Apple wiederum hat sein Imperium auf der eisernen Kontrolle seiner Lieferkette und seiner Fertigungsprozesse aufgebaut. Das Unternehmen investiert jährlich Milliarden von Dollar in Forschung und Entwicklung, und seine Geschäftsgeheimnisse gehören zu seinen wertvollsten Vermögenswerten. Die an diesem Freitag eingereichte Klage ist ein klares Signal, dass Apple bereit ist, dieses Erbe mit allen ihm zur Verfügung stehenden rechtlichen Mitteln zu verteidigen.

Für das globale Publikum von Investoren und Führungskräften ist der Fall eine Warnung: Im Wettlauf um die Vorherrschaft bei KI-gestützter Hardware ist die Grenze zwischen Zusammenarbeit und Wettbewerb äußerst dünn. Strategische Allianzen können innerhalb weniger Monate in rechtliche Konflikte umschlagen, und Mitarbeiter, die von einem Unternehmen zum anderen wechseln, werden zum Schlachtfeld, auf dem über geistiges Eigentum entschieden wird.

Ein zukunftsgerichteter Gedanke: Die neue Ordnung des geistigen Eigentums

Der Prozess Apple gegen OpenAI ist nicht nur ein weiterer Fall vor kalifornischen Gerichten. Es ist die erste Bewährungsprobe für ein neues Paradigma, in dem implizites Wissen, künstliche Intelligenz und Hardware zusammenkommen, um unser Verständnis von geistigem Eigentum neu zu definieren. In dieser neuen Ordnung konkurrieren Unternehmen nicht nur um Patente oder eingetragene Designs, sondern um das Wissen, das in den Köpfen ihrer Ingenieure und Führungskräfte schlummert.

Das Urteil, das aus dem nördlichen Bezirk von Kalifornien hervorgeht, wird weit über die beiden beteiligten Unternehmen hinaus Konsequenzen haben.

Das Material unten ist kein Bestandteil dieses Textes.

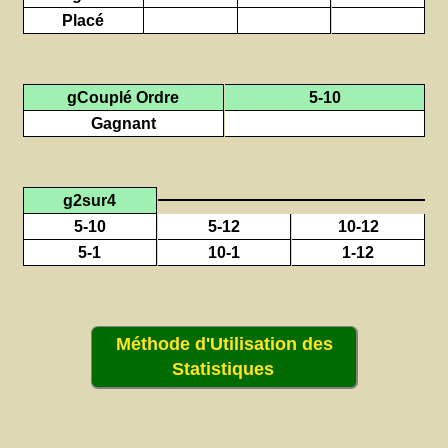
Placé
gCouplé Ordre
5-10
Gagnant
g2sur4
5-10
5-12
10-12
5-1
10-1
1-12
Méthode d'Utilisation des
Statistiques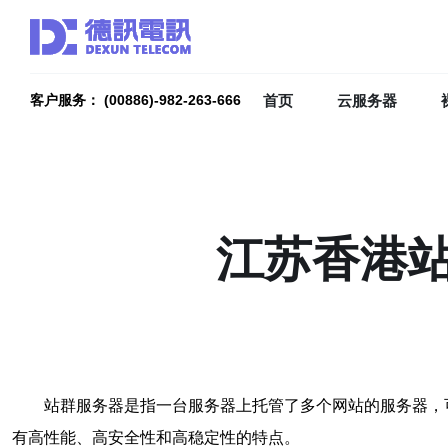
首页
云服务器
客户服务： (00886)-982-263-666
江苏香港
站群服务器是指一台服务器上托管了多个网站的服务器，
有高性能、高安全性和高稳定性的特点。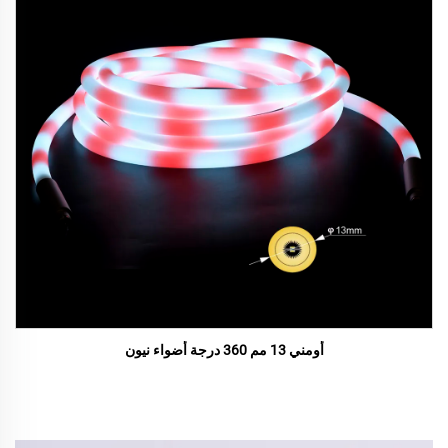
أومني 13 مم 360 درجة أضواء نيون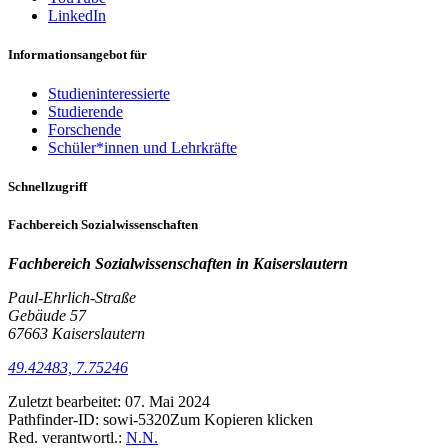
LinkedIn
Informationsangebot für
Studieninteressierte
Studierende
Forschende
Schüler*innen und Lehrkräfte
Schnellzugriff
Fachbereich Sozialwissenschaften
Fachbereich Sozialwissenschaften in
Kaiserslautern
Paul-Ehrlich-Straße
Gebäude 57
67663 Kaiserslautern
49.42483, 7.75246
Zuletzt bearbeitet:
07. Mai 2024
Pathfinder-ID:
sowi-5320
Zum Kopieren klicken
Red. verantwortl.:
N.N.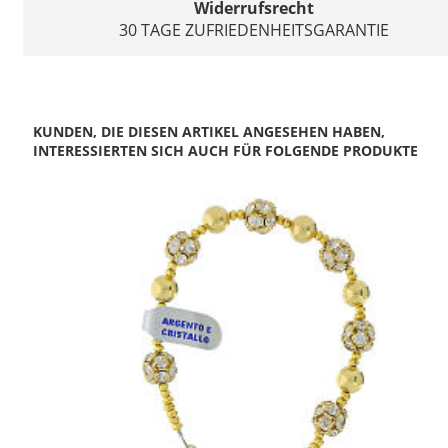
Widerrufsrecht
30 TAGE ZUFRIEDENHEITSGARANTIE
KUNDEN, DIE DIESEN ARTIKEL ANGESEHEN HABEN,
INTERESSIERTEN SICH AUCH FÜR FOLGENDE PRODUKTE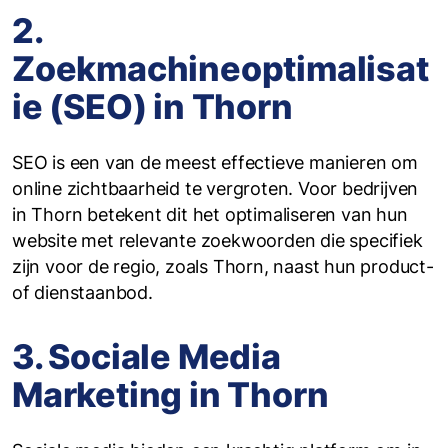
2.
Zoekmachineoptimalisat
ie (SEO) in Thorn
SEO is een van de meest effectieve manieren om
online zichtbaarheid te vergroten. Voor bedrijven
in Thorn betekent dit het optimaliseren van hun
website met relevante zoekwoorden die specifiek
zijn voor de regio, zoals Thorn, naast hun product-
of dienstaanbod.
3. Sociale Media
Marketing in Thorn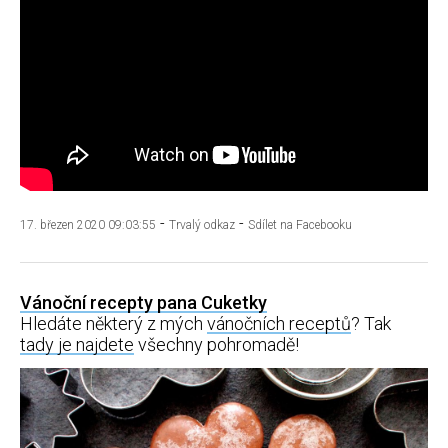
-
-
17. březen 2020 09:03:55
Trvalý odkaz
Sdílet na Facebooku
Vánoční recepty pana Cuketky
Hledáte některý z mých
vánočních receptů
? Tak
tady je najdete
všechny pohromadě!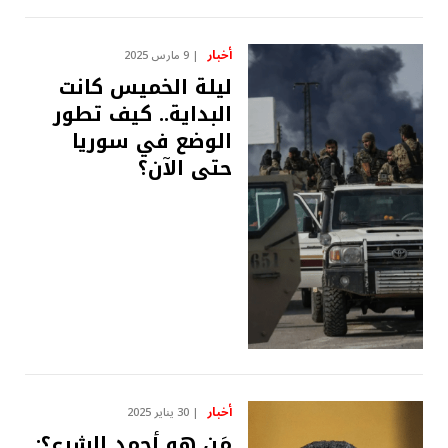
أخبار
9 مارس 2025
ليلة الخميس كانت
البداية.. كيف تطور
الوضع في سوريا
حتى الآن؟
أخبار
30 يناير 2025
مَن هو أحمد الشرع؟: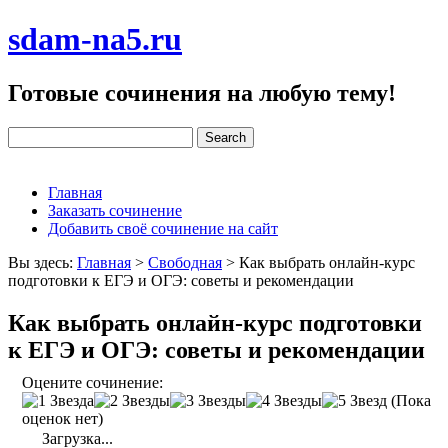
sdam-na5.ru
Готовые сочинения на любую тему!
Главная
Заказать сочинение
Добавить своё сочинение на сайт
Вы здесь:
Главная
>
Свободная
>
Как выбрать онлайн-курс
подготовки к ЕГЭ и ОГЭ: советы и рекомендации
Как выбрать онлайн-курс подготовки
к ЕГЭ и ОГЭ: советы и рекомендации
Оцените сочинение:
(Пока
оценок нет)
Загрузка...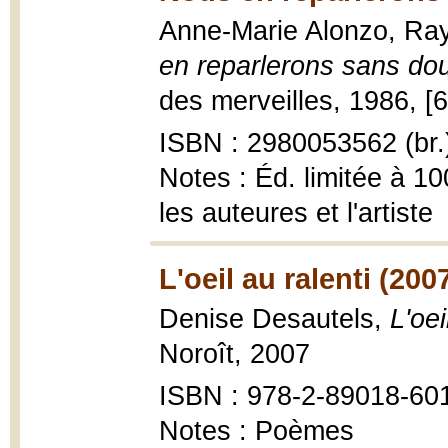
Anne-Marie Alonzo, Ra
en reparlerons sans do
des merveilles, 1986, [65
ISBN : 2980053562 (br.
Notes : Éd. limitée à 1
les auteures et l'artiste
L'oeil au ralenti (200
Denise Desautels,
L'oei
Noroît, 2007
ISBN : 978-2-89018-60
Notes : Poèmes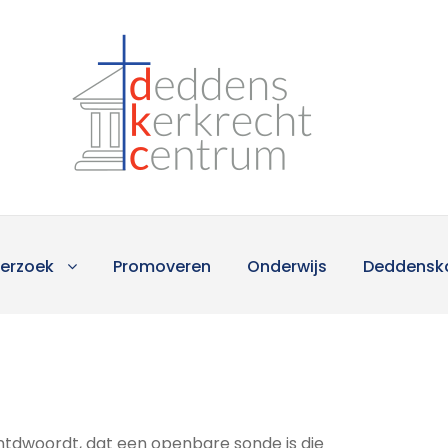
erzoek
Promoveren
Onderwijs
Deddensk
ntdwoordt, dat een openbare sonde is die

Es wird die Spielregeln für eine Branche festlegen, in der die Mobilität von Talenten zunimmt und in der künstliche Intelligenz die Verarbeitung und Anwendung vertraulicher Informationen mit beispielloser Geschwindigkeit ermöglicht. Für Investoren und Führungskräfte ist die Lehre klar: Der Schutz immaterieller Vermögenswerte kann sich nicht länger auf Vertraulichkeitsvereinbarungen und Wettbewerbsverbote beschränken. Er erfordert eine umfassende Strategie, die vom Talentmanagement über die Überwachung der Lieferkette bis hin zur Vorbereitung auf Rechtsstreitigkeiten reicht, die die Zukunft eines Unternehmens bestimmen können.

Die Welt schaut zu. Das Urteil wird, wenn es kommt, nicht nur über das Schicksal von Liu, Tan und OpenAI entscheiden. Es wird entscheiden, wie Wissen im Zeitalter der künstlichen Intelligenz geschützt wird.